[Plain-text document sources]
BEGIN
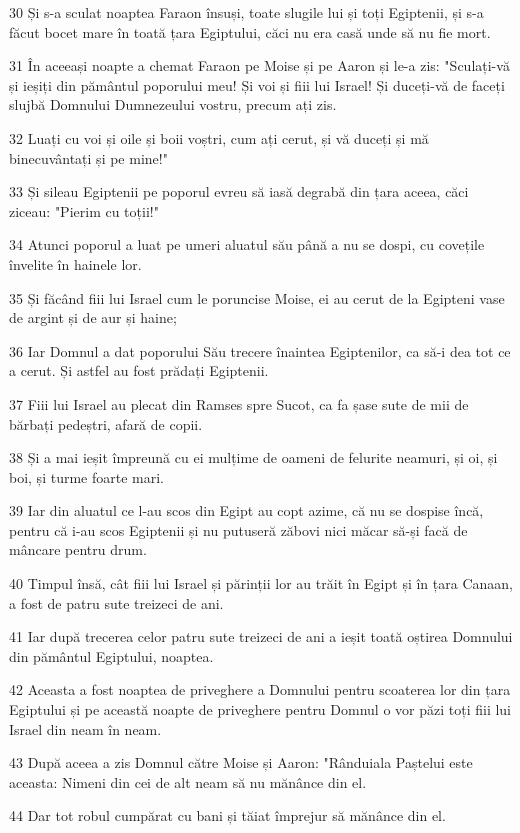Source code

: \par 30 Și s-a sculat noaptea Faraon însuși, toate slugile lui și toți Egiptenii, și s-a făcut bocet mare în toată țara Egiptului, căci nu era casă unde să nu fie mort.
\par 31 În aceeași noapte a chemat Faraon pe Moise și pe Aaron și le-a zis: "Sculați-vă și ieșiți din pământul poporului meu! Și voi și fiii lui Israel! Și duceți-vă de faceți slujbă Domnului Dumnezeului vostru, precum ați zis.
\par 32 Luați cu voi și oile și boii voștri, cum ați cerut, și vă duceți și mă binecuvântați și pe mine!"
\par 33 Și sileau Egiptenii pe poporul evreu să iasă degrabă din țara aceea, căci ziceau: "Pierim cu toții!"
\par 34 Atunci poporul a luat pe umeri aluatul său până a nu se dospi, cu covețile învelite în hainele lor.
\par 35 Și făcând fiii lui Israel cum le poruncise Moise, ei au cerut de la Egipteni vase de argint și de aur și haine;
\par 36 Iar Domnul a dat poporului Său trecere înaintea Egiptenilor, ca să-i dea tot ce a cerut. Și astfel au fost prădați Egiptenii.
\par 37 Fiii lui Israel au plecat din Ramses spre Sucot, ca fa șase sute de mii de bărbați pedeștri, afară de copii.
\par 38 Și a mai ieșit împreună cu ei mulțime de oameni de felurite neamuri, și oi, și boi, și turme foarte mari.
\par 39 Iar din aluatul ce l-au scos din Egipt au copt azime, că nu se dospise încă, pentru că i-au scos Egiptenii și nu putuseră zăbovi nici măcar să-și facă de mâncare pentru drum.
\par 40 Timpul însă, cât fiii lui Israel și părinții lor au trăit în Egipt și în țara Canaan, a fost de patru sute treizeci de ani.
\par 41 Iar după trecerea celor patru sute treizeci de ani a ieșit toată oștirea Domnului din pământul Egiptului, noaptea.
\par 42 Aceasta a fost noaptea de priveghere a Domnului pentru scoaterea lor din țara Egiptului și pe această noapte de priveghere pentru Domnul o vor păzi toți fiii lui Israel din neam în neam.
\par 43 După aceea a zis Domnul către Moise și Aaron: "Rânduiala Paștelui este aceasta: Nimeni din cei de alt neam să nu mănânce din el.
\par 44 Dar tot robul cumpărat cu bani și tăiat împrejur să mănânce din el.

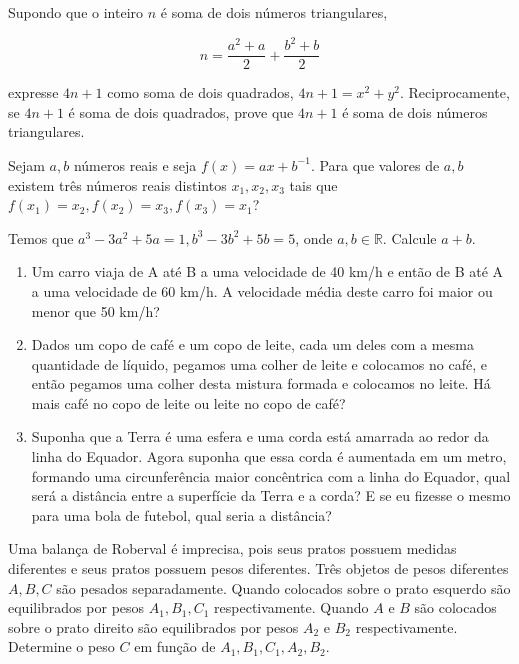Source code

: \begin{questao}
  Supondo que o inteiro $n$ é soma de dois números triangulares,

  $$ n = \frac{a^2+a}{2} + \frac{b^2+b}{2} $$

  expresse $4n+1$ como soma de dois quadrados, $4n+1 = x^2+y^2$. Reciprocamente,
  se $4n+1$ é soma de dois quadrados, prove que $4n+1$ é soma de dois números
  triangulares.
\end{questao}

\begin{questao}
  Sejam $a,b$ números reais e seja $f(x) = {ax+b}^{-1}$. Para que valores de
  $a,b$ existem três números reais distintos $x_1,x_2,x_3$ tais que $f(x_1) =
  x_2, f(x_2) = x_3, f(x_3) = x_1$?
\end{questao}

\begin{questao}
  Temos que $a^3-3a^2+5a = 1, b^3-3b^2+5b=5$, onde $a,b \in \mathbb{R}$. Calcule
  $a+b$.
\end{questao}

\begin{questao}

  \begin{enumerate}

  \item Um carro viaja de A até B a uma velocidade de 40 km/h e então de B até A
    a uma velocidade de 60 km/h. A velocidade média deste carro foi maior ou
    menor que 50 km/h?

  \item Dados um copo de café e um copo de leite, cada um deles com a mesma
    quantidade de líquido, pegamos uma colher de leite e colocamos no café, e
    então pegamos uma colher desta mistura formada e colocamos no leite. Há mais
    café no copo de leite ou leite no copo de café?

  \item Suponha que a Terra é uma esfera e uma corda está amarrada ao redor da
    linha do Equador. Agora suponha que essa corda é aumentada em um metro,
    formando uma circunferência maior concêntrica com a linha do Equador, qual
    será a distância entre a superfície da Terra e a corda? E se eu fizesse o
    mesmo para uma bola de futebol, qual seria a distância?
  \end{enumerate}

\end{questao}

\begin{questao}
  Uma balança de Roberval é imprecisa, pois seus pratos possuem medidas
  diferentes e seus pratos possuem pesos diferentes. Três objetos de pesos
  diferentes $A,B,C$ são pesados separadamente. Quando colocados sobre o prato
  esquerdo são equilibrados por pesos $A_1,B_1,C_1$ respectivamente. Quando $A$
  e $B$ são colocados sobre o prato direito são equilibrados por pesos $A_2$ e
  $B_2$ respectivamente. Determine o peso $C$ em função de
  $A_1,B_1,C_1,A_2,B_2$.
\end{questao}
END
Every record above must be printed exactly, except for its images.

_Reply to the task_
Source code

: \par 30 Și s-a sculat noaptea Faraon însuși, toate slugile lui și toți Egiptenii, și s-a făcut bocet mare în toată țara Egiptului, căci nu era casă unde să nu fie mort.
\par 31 În aceeași noapte a chemat Faraon pe Moise și pe Aaron și le-a zis: "Sculați-vă și ieșiți din pământul poporului meu! Și voi și fiii lui Israel! Și duceți-vă de faceți slujbă Domnului Dumnezeului vostru, precum ați zis.
\par 32 Luați cu voi și oile și boii voștri, cum ați cerut, și vă duceți și mă binecuvântați și pe mine!"
\par 33 Și sileau Egiptenii pe poporul evreu să iasă degrabă din țara aceea, căci ziceau: "Pierim cu toții!"
\par 34 Atunci poporul a luat pe umeri aluatul său până a nu se dospi, cu covețile învelite în hainele lor.
\par 35 Și făcând fiii lui Israel cum le poruncise Moise, ei au cerut de la Egipteni vase de argint și de aur și haine;
\par 36 Iar Domnul a dat poporului Său trecere înaintea Egiptenilor, ca să-i dea tot ce a cerut. Și astfel au fost prădați Egiptenii.
\par 37 Fiii lui Israel au plecat din Ramses spre Sucot, ca fa șase sute de mii de bărbați pedeștri, afară de copii.
\par 38 Și a mai ieșit împreună cu ei mulțime de oameni de felurite neamuri, și oi, și boi, și turme foarte mari.
\par 39 Iar din aluatul ce l-au scos din Egipt au copt azime, că nu se dospise încă, pentru că i-au scos Egiptenii și nu putuseră zăbovi nici măcar să-și facă de mâncare pentru drum.
\par 40 Timpul însă, cât fiii lui Israel și părinții lor au trăit în Egipt și în țara Canaan, a fost de patru sute treizeci de ani.
\par 41 Iar după trecerea celor patru sute treizeci de ani a ieșit toată oștirea Domnului din pământul Egiptului, noaptea.
\par 42 Aceasta a fost noaptea de priveghere a Domnului pentru scoaterea lor din țara Egiptului și pe această noapte de priveghere pentru Domnul o vor păzi toți fiii lui Israel din neam în neam.
\par 43 După aceea a zis Domnul către Moise și Aaron: "Rânduiala Paștelui este aceasta: Nimeni din cei de alt neam să nu mănânce din el.
\par 44 Dar tot robul cumpărat cu bani și tăiat împrejur să mănânce din el.

Source code

: \begin{questao}
  Supondo que o inteiro $n$ é soma de dois números triangulares,

  $$ n = \frac{a^2+a}{2} + \frac{b^2+b}{2} $$

  expresse $4n+1$ como soma de dois quadrados, $4n+1 = x^2+y^2$. Reciprocamente,
  se $4n+1$ é soma de dois quadrados, prove que $4n+1$ é soma de dois números
  triangulares.
\end{questao}

\begin{questao}
  Sejam $a,b$ números reais e seja $f(x) = {ax+b}^{-1}$. Para que valores de
  $a,b$ existem três números reais distintos $x_1,x_2,x_3$ tais que $f(x_1) =
  x_2, f(x_2) = x_3, f(x_3) = x_1$?
\end{questao}

\begin{questao}
  Temos que $a^3-3a^2+5a = 1, b^3-3b^2+5b=5$, onde $a,b \in \mathbb{R}$. Calcule
  $a+b$.
\end{questao}

\begin{questao}

  \begin{enumerate}

  \item Um carro viaja de A até B a uma velocidade de 40 km/h e então de B até A
    a uma velocidade de 60 km/h. A velocidade média deste carro foi maior ou
    menor que 50 km/h?

  \item Dados um copo de café e um copo de leite, cada um deles com a mesma
    quantidade de líquido, pegamos uma colher de leite e colocamos no café, e
    então pegamos uma colher desta mistura formada e colocamos no leite. Há mais
    café no copo de leite ou leite no copo de café?

  \item Suponha que a Terra é uma esfera e uma corda está amarrada ao redor da
    linha do Equador. Agora suponha que essa corda é aumentada em um metro,
    formando uma circunferência maior concêntrica com a linha do Equador, qual
    será a distância entre a superfície da Terra e a corda? E se eu fizesse o
    mesmo para uma bola de futebol, qual seria a distância?
  \end{enumerate}

\end{questao}

\begin{questao}
  Uma balança de Roberval é imprecisa, pois seus pratos possuem medidas
  diferentes e seus pratos possuem pesos diferentes. Três objetos de pesos
  diferentes $A,B,C$ são pesados separadamente. Quando colocados sobre o prato
  esquerdo são equilibrados por pesos $A_1,B_1,C_1$ respectivamente. Quando $A$
  e $B$ são colocados sobre o prato direito são equilibrados por pesos $A_2$ e
  $B_2$ respectivamente. Determine o peso $C$ em função de
  $A_1,B_1,C_1,A_2,B_2$.
\end{questao}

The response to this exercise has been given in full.